Je cherche les histoires, des petites choses qui m’intéressent. Il ne s'agit pas seulement de prendre des photos : je suis fasciné par le monde dans lequel on vit. Et j'aime commencer la journée dans un état d'esprit consistant à être ouvert à la nouveauté, j'aime aller dans des zones ou l'on découvre des choses, être pris dans le mouvement du monde.

Vous ne vous sentez jamais seul lorsque vous voyagez ? 

Je suis toujours avec un assistant ou un guide, je suis régulièrement au téléphone avec mon studio… J’ai expérimenté la solitude, mais je ne me sens jamais seul quand je voyage.

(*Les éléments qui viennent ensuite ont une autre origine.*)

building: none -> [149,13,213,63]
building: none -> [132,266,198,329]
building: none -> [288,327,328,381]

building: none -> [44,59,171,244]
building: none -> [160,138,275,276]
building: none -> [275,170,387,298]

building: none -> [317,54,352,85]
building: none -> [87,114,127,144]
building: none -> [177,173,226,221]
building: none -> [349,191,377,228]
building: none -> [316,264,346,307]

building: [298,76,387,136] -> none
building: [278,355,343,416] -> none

Dans le livre, vous racontez avoir échappé plusieurs fois à la mort. Comment gérez vous la peur ?

Il y a des moments ou vous aimeriez vraiment être ailleurs. La peur est toujours là, mais j’essaie de travailler avec une marge de sécurité. Je n’ai jamais mis ma vie en danger intentionnellement : il y a toujours un calcul. J’essaie d’être prudent.

Etes-vous marqué par les drames dont vous avez été témoin ?

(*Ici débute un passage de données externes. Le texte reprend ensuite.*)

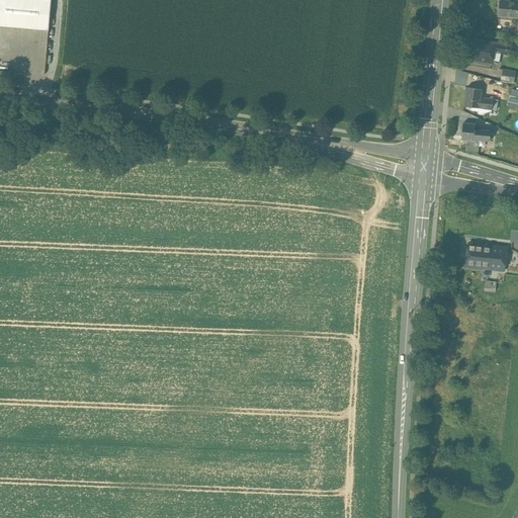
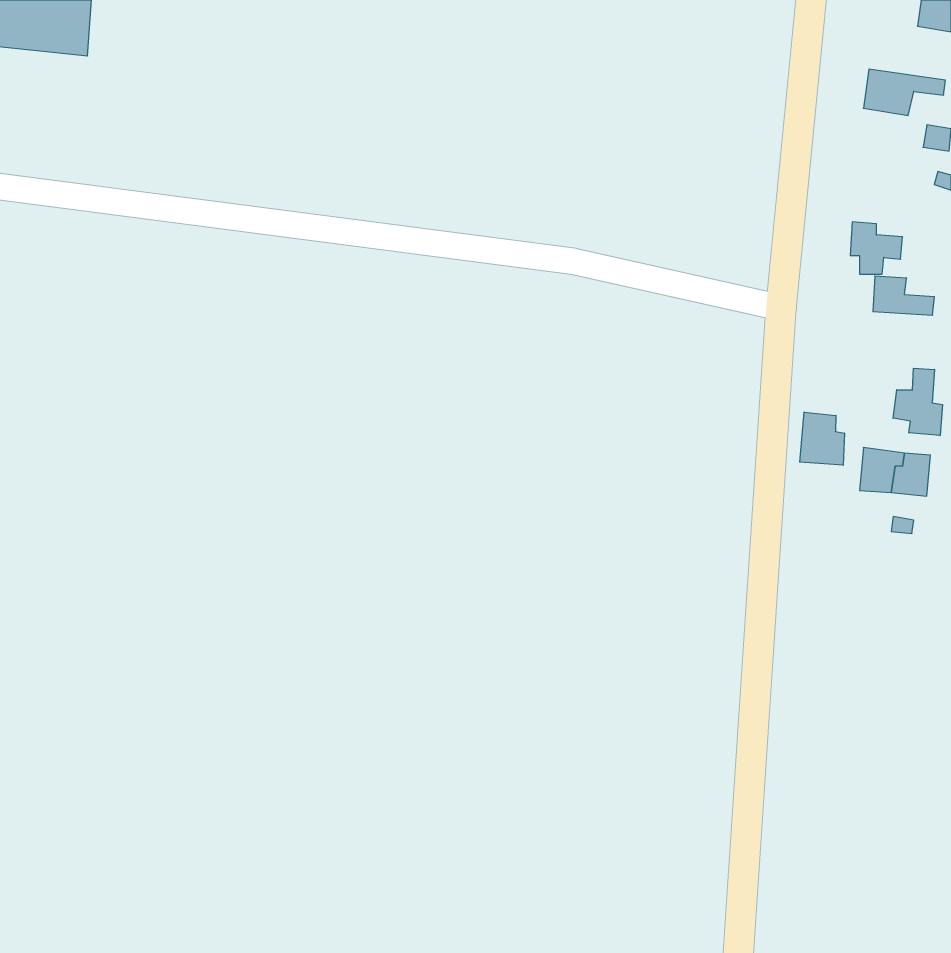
building: [463,86,497,107] -> [873,276,934,315]
building: none -> [893,368,942,436]
building: none -> [800,412,844,465]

Oui, cela m’affecte. J’essaie de garder du recul, mais c’est parfois tellement triste, tellement tragique… Ce n’est pas toujours évident de passer à autre chose. 

Vous êtes un observateur privilégié du monde. Comment voyez vous son évolution au cours des trente dernières années ? 

Certaines choses se sont améliorées, comme les relations entre les cultures ou les droits civiques. Mais d’autres choses continuent à poser problème : les atteintes à l'environnement, l'extrêmisme religieux… il y a encore beaucoup de travail à faire. Beaucoup de gens continuent à ne pas se préocupper des conséquences de leurs actes. C’est parfois difficile d’être optimisme, quand vous voyez des endroits comme la Syrie ou l’Irak. Et c'est la même chose quand on voit des milliers d'espèces comme les éléphants, les tigres, les rhinocéros... qui disparaissent. Quand on sait qu'une corne de rhinocéros est vendue 50 000 dollars, vous pouvez juste leur dire adieu ! C’est infiniment triste.

Inédit : les histoires à l’origine des photographies, Steve McCurry, éd. Phaidon.